Note: The one I smoked had five months of nap time in my humidor. So you might want to put yours to bed for a while before lighting 'er up. A bit of beauty sleep makes any cigar more refreshing.

H. Upmann Vintage Cameroon Corona

The corona-sized H. Upmann Cameroon won a 90 rating a few months back in Cigar Aficionado. I also took note of it because of its relatively low price point, listing at around $4.25, if I recall. I finally got around to trying one and was slightly disappointed. Although it earns its 90 in terms of appearance, construction, draw and burn, it falls short on flavor.

Flavor, in my book, counts for the lion's share of any cigar experience, as long as the other attributes are working properly.
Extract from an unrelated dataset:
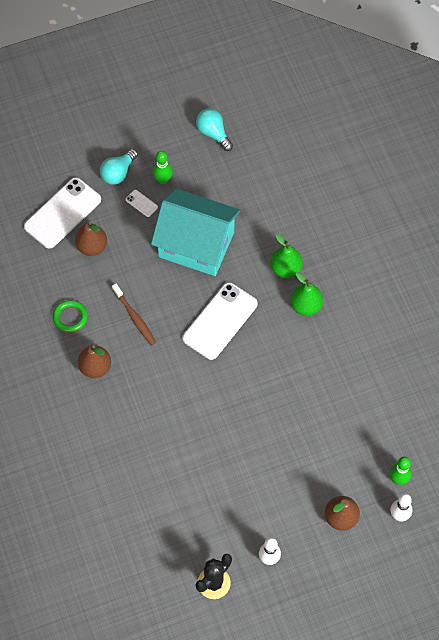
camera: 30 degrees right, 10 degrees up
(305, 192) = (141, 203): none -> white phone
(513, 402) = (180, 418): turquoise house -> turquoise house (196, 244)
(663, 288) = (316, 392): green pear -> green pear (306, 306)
I mean, who wants to smoke an excellently constructed, perfectly burning, fine drawing 17-dollar cigar that tastes like play-dough? (Actually, plenty of people seem to do just that, including some of the lucky "I smoke cigars for a living" aesthetes at at Cigar Aficionado). I think the cigar snobs have it wrong when they over-weight any of the other categories compared to taste. However, that is a much-debated argument and one I won't continue to elaborate on here.

Back to the Upmann Cameroon corona: It's flavor was not especially sweet, peppery, woody, chocolately, fruity, cedary or any of the other more far-fetched attributes that we cigar freaks like to think we taste in good cigars (Plum? Basil? Anthracite, anyone?). It was just a nice, medium-bodied, tobacco-flavored cigar, similar in my mind to the natural-wrapped Arturo Fuente's I've had. The smoke was pleasanty thick, a bit toasty, and pleasantly full for cigar of this ring gauge. It did not turn bitter until the last inch.

I don't plan to smoke another one of these again, but I recommend it for the price. Try it once, you might like it. Not my particular cup of tea, but then again I don't like tea that much, either. Some people do.

Thursday, May 1, 2008

Quick notes

Rocky Patel Vintage 2nds 92 perfecto - continues to be a good mini-smoke upon multiple outings. Better than the Fuente Hemingway short story, and a hell of a lot cheaper. This one had excellent burn and body from first puff. Never hot or bitter, although others have evidenced this previously. I think the improved performance was due to the fact that I'm no longer chugging these in below-freezing temperatures. Cold weather truly does dampen the experience, no matter how high the quality of your stick. Got nearly 30 minutes out of this one, the longest so far. Again, not hot-boxing while freezing one's ass off truly makes a different experience.

Alec Bradley Maxx Nano (petite corona)- second time just as good as the first. Tangy, slightly minty and a touch of cream. Excellent for a 4-inch cigar.

Perdomo Lot 23 robusto (natural) - every bit as good as the recent Aficionado 90 rating. Immediate good flavor, rich body, full without being heavy. Creamy undertones, developing throughout. A high-quality mid-priced cigar that smoked well up to the last third. Quite rich for a non-maduro. For the price ($6.50, 4 bucks online) you can't get much better. I'll have to try the maduro version next time.

Indian Tabac Candela Toro - nice easy draw, full thick smoke, nondescript at first but warming in the middle to a nice meaty autumnal flavor. Another reliable Rocky Patel product at the affordable end of the scale.